4

I'm trying to convert values from row into different columns with its value from another column. For example -

Input dataframe is like -

+-----------+
| X | Y | Z |
+-----------+
| 1 | A | a |
| 2 | A | b |
| 3 | A | c |
| 1 | B | d |
| 3 | B | e |
| 2 | C | f |
+-----------+

And the output dataframe should be like this -

+------------------------+
| Y | 1    | 2    | 3    |
+------------------------+
| A | a    | b    | c    |
| B | d    | null | e    |
| C | null | f    | null |
+------------------------+

I've tried to groupBy the values based on Y and collect_list on X and Z and then zipped X & Z together to get some sort of key-value pairs. But some Xs may be missing for some values of Y so in order to fill them with null values, I cross joined all possible values of X and all possible values of Y and then joined it my original dataframe.

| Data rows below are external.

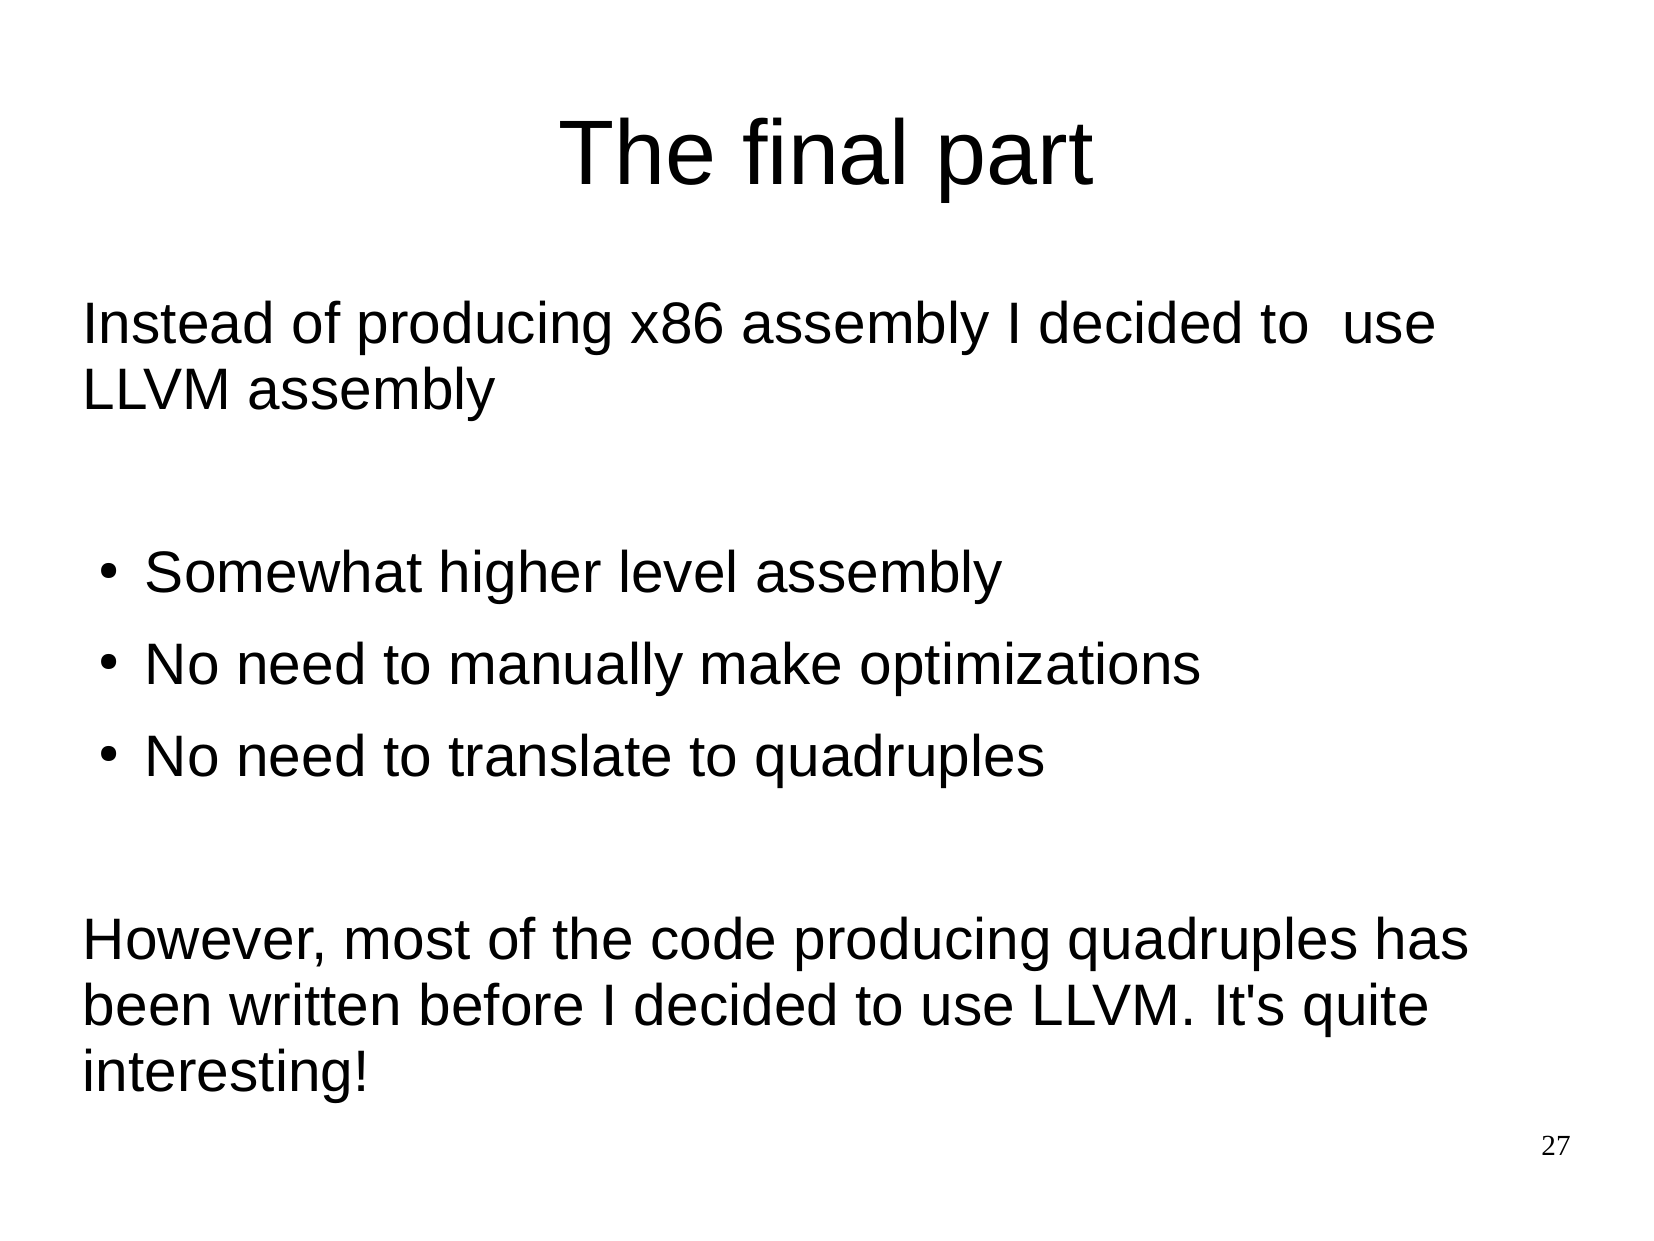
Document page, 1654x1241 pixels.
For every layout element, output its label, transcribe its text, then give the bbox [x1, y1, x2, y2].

list Instead of producing x86 assembly I decided to use LLVM assembly Somewhat higher level assembly No need to manually make optimizations No need to translate to quadruples However, most of the code producing quadruples has been written before I decided to use LLVM. It's quite interesting! [82, 290, 1571, 1109]
title The final part [82, 49, 1571, 257]
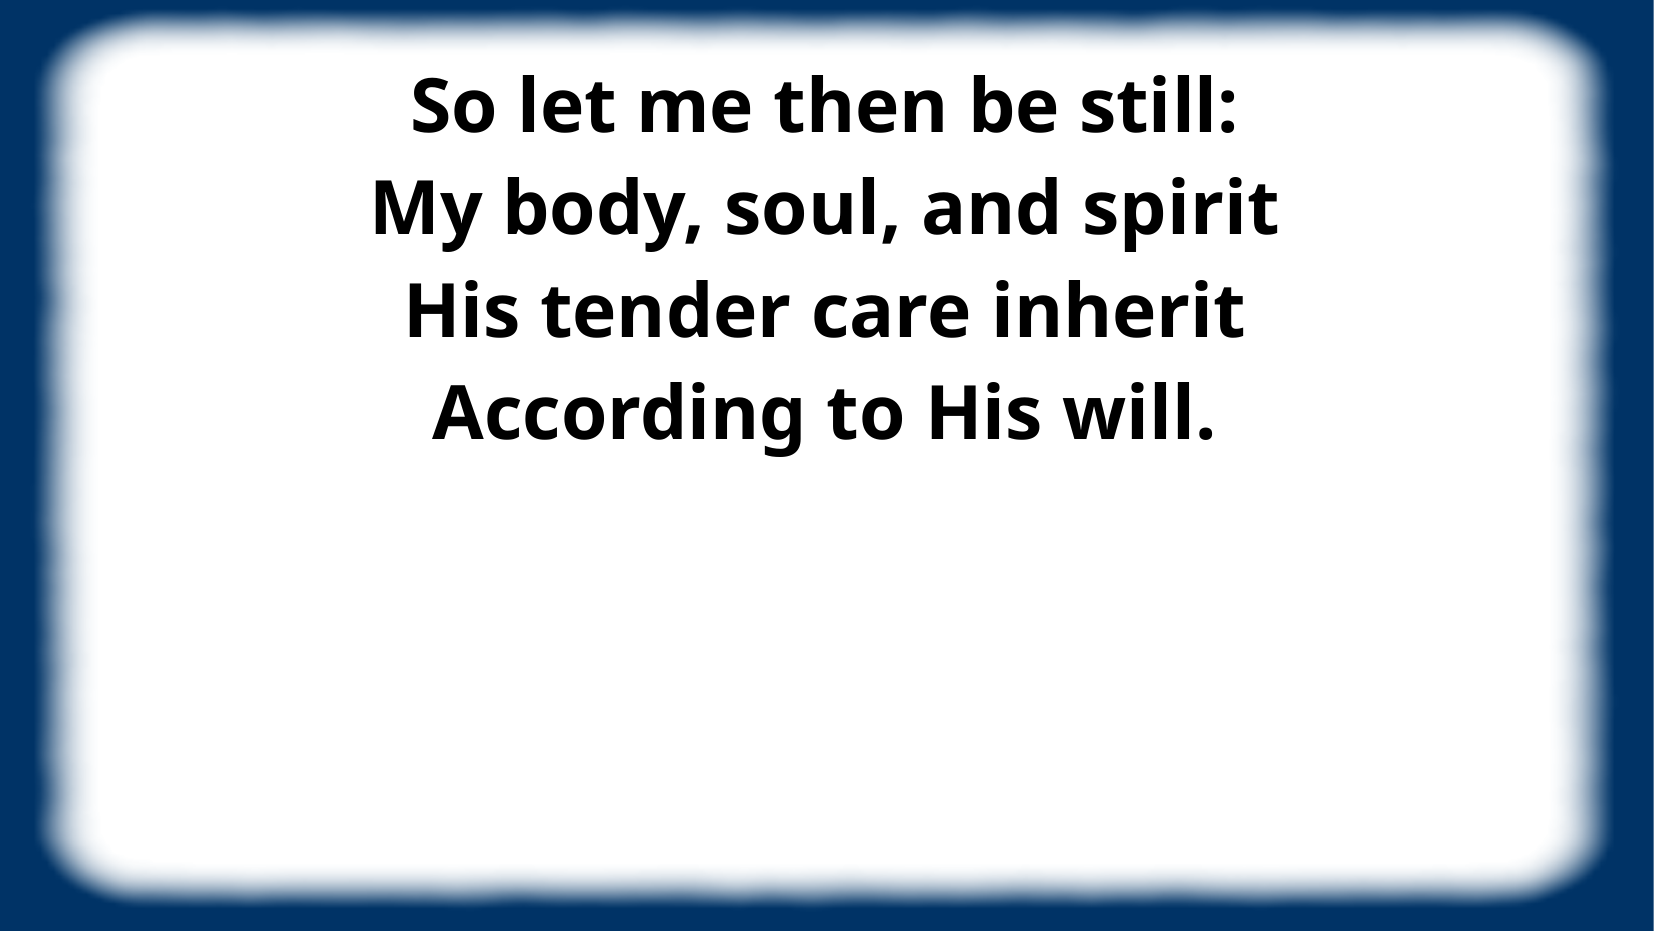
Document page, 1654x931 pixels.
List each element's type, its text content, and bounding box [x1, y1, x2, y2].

This is approach is highly inefficient.

Is there any efficient method to approach this problem ? Thanks in advance.

Ishan
  • 996
  • 3
  • 13
  • 34

1 Answers1

6

You can simply use groupBy with pivot and first as aggregate function as

import org.apache.spark.sql.functions._
df.groupBy("Y").pivot("X").agg(first("z")) 

Output:

+---+----+----+----+
|Y  |1   |2   |3   |
+---+----+----+----+
|B  |d   |null|e   |
|C  |null|f   |null|
|A  |a   |b   |c   |
+---+----+----+----+
koiralo
  • 22,594
  • 6
  • 51
  • 72